Saturday's airstrikes in Kunduz in northern Afghanistan killed 22 victims, including 12 staff with the medical aid group MSF that operated the clinic.
"The facts and circumstances of this attack must be investigated independently and impartially, particularly given the inconsistencies in the U.S. and Afghan accounts of what happened over recent days," MSF International President Joanne Liu said in a press conference on Wednesday in UN at Geneva.
"We cannot rely on only internal military investigations by the U.S., NATO and Afghan forces," she added. "Today we announce that we are seeking an investigation into the Kunduz attack by the International Humanitarian Fact-Finding Commission," Liu said.
MSF said the organization sent letters to 76 states on Tuesday to activate the commission for investigation but MSF has not received any responses from states, yet.
"This was not just an attack on our hospital.

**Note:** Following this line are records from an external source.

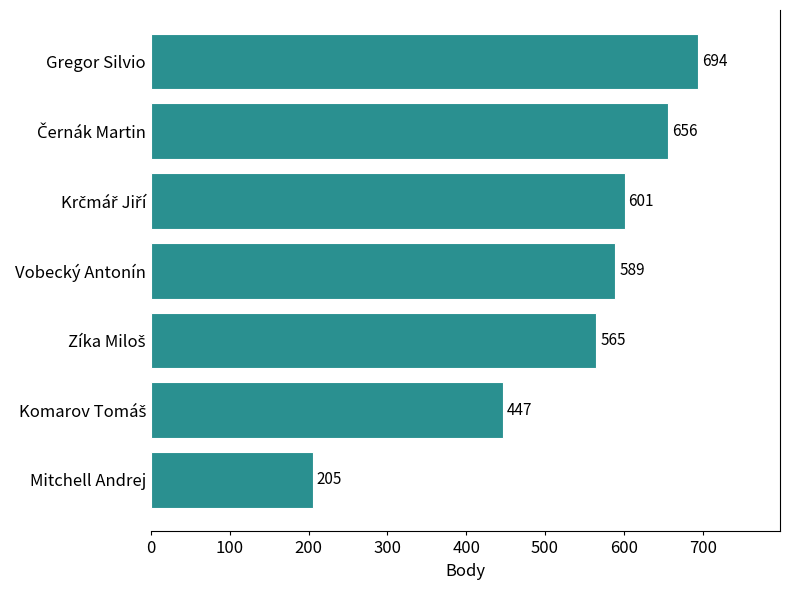

How many distinct data groups are displayed?

1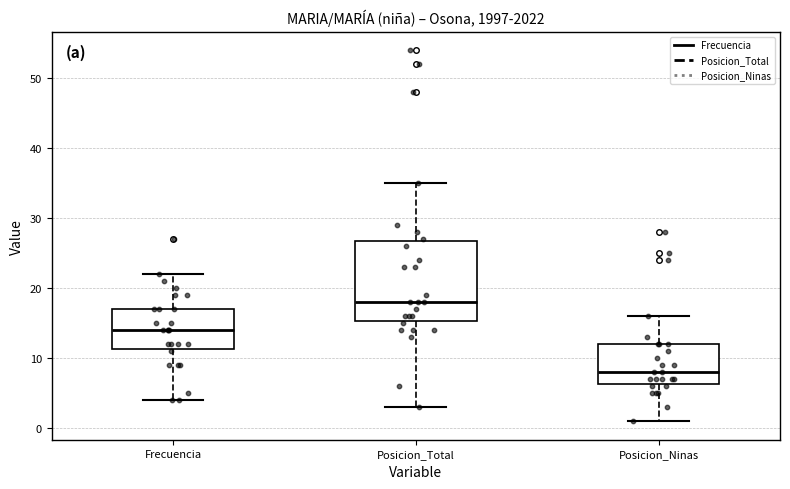

Reading left to right, transcribe this box plot: for each box, give where its median line is, the range the box spans, and where its two whiskers end, as read against the y-axis. The values are not printed on the chart, so give them approximately, as read against the axis.

Frecuencia: median 14, box 11 to 17, whiskers 4 to 22
Posicion_Total: median 18, box 15 to 27, whiskers 3 to 35
Posicion_Ninas: median 8, box 6 to 12, whiskers 1 to 16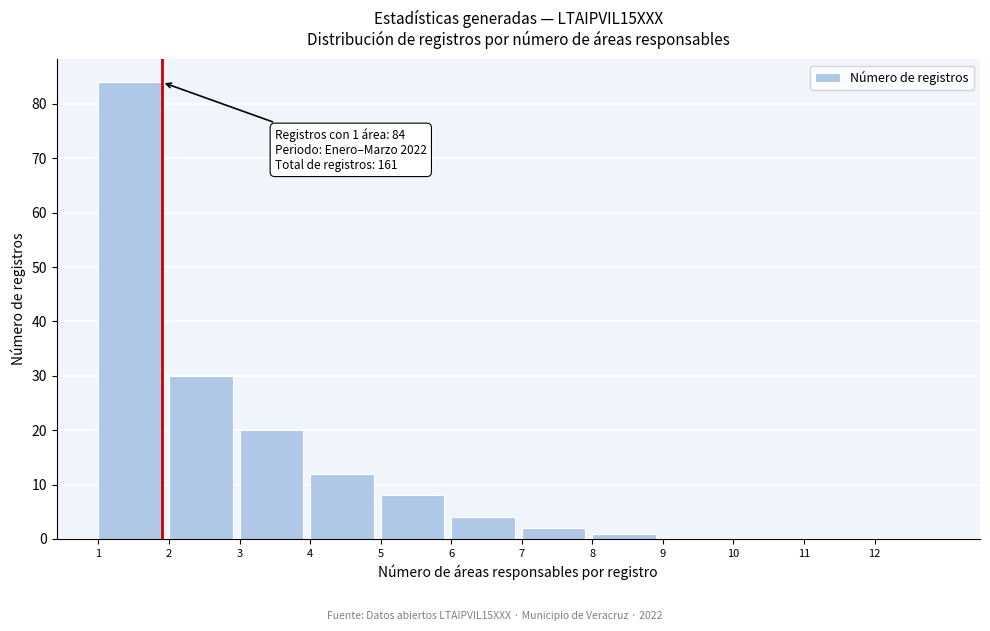

Reading left to right, list all the values displayed in this chart.

1=84	2=30	3=20	4=12	5=8	6=4	7=2	8=1	9=0	10=0	11=0	12=0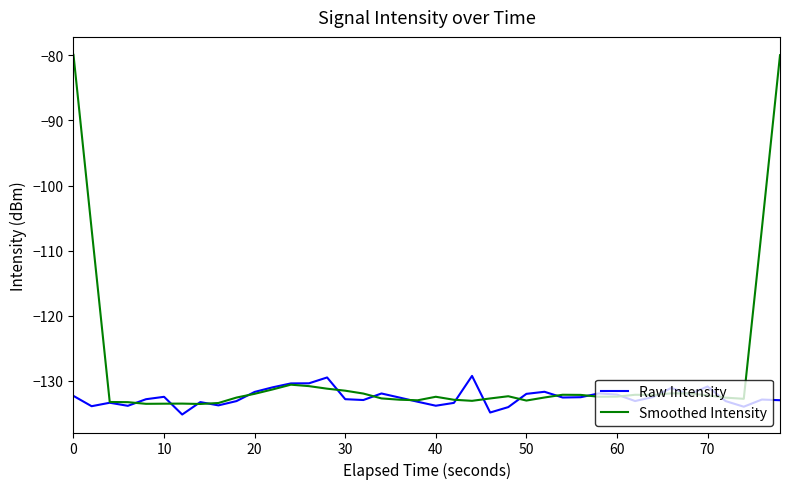

Count the number of data series in this chart.

2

It was an attack on the Geneva Conventions. This cannot be tolerated. These Conventions govern the rules of war and were established to protect civilians in conflicts - including patients, medical workers and facilities," she said.
The U.S. has admitted that the bombing was a "mistake".

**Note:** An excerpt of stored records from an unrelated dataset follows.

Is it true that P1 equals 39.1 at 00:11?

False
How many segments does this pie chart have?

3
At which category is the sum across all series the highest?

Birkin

"Calling it as a 'mistake' is dismissive," Lui said and adding that "International humanitarian law is not about 'mistakes'. It is about intention, facts and why."

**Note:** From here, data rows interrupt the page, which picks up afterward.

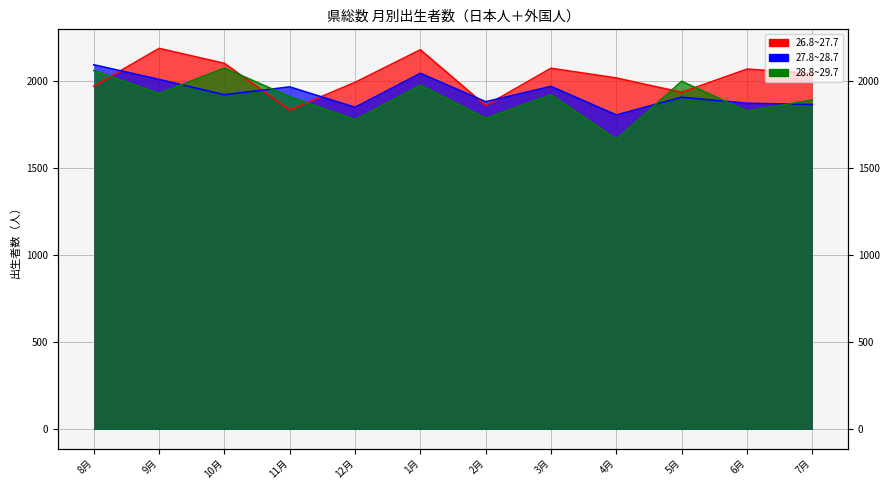

What is the lowest value of the 26.8~27.7 series?

1833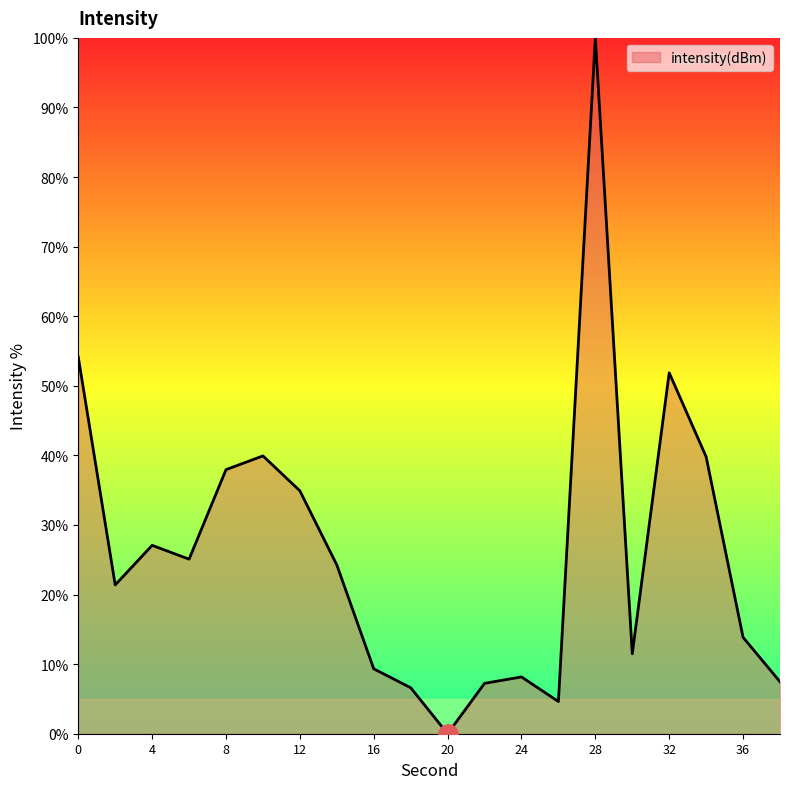

What is the maximum value shown in the chart?

100.0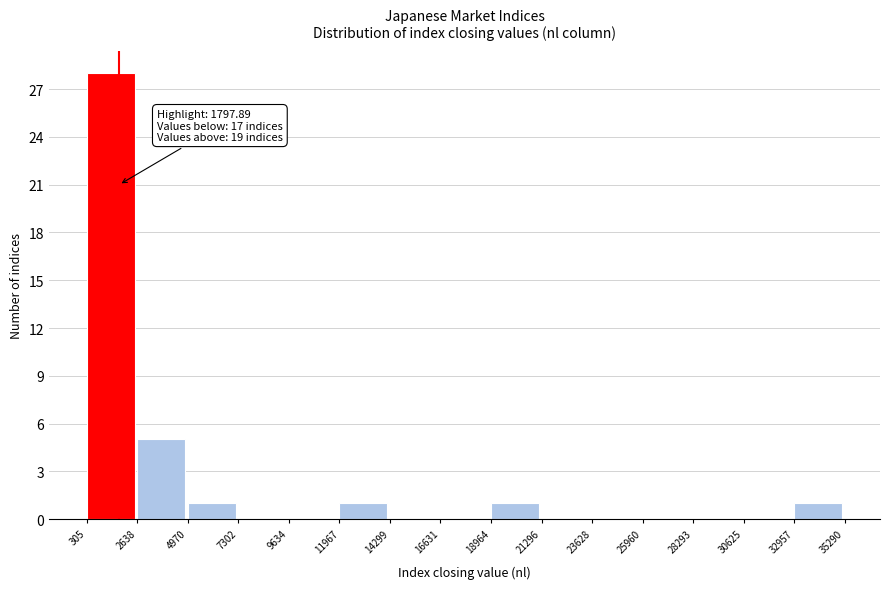

Over which range of the x-axis is the bar tallest?

305 to 2638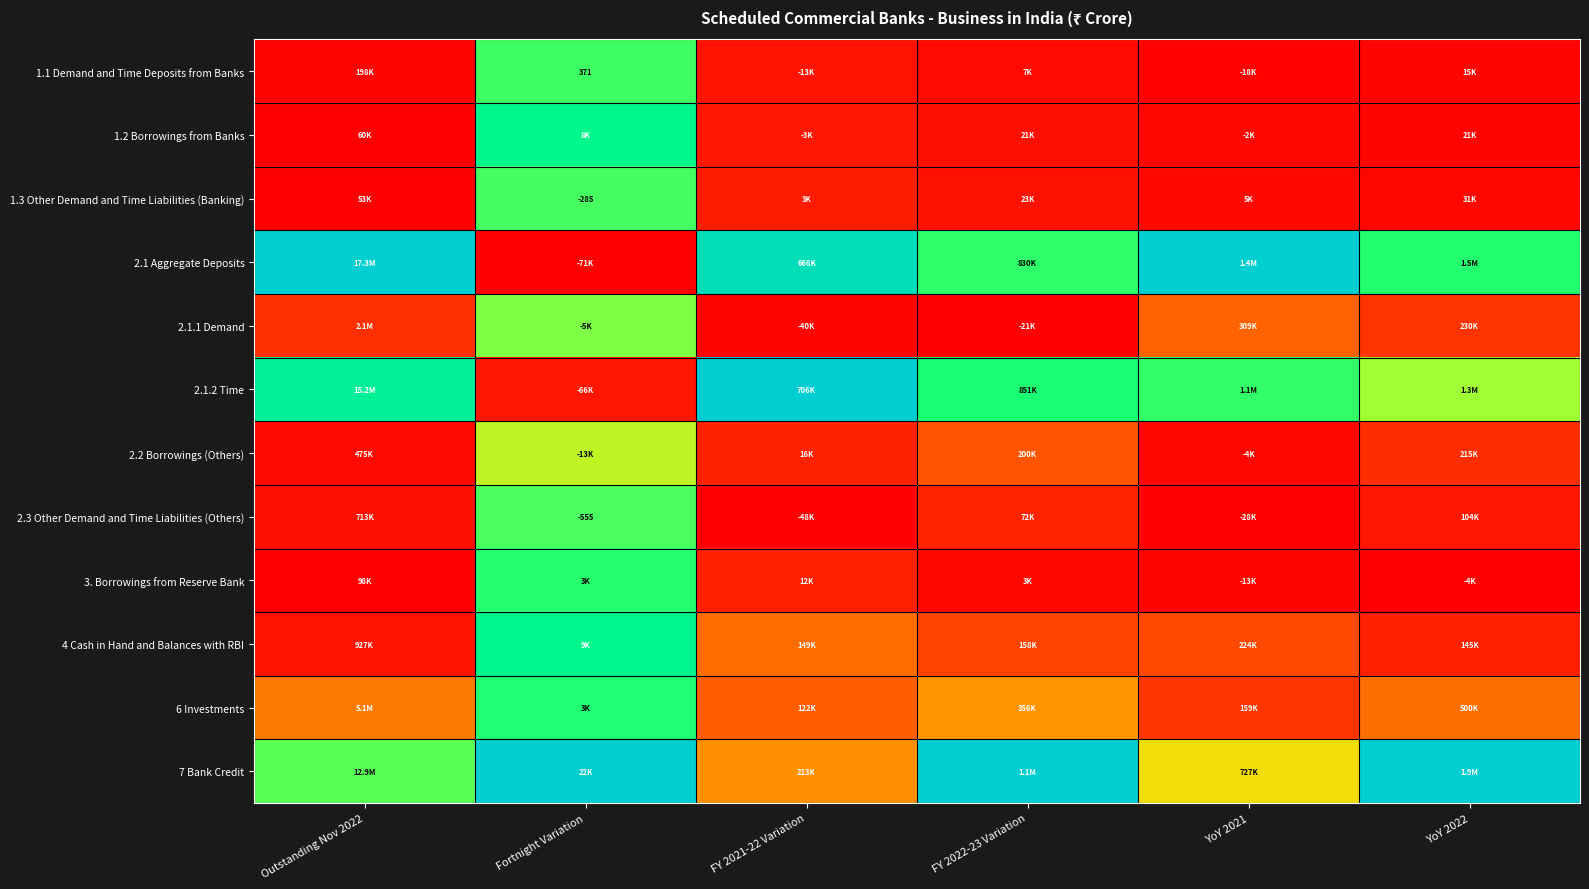

The value of 2.2 Borrowings (Others) at Outstanding Nov 2022 is 0.0. True or false?

False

The U.S. attack on the MSF hospital in Kunduz was the biggest loss of life for the organization in an airstrike.
"Enough. Even war has rules"
"Tens of thousands of people in Kunduz can no longer receive medical care now when they need it most. Today we say: enough. Even war has rules," Lui said.
MSF Switzerland General Director Bruno Jochum said there was no confusion and no doubt that the MSF building was targeted as it was targeted at least four or five times in an hour, He added other buildings around the hospital were not damaged.
While fighting between armed groups and government forces had made access to the northern Afghan city virtually impossible, the recent U.S. airstrikes on a medical facility had left many in Kunduz without a hospital.
The UN has warned Tuesday against the absence of humanitarian agencies in the Afghan city of Kunduz, which has been the scene of intense fighting.
Taliban militants seized the strategic city of Kunduz in northern Afghanistan after 14 hours of intense fighting last Monday.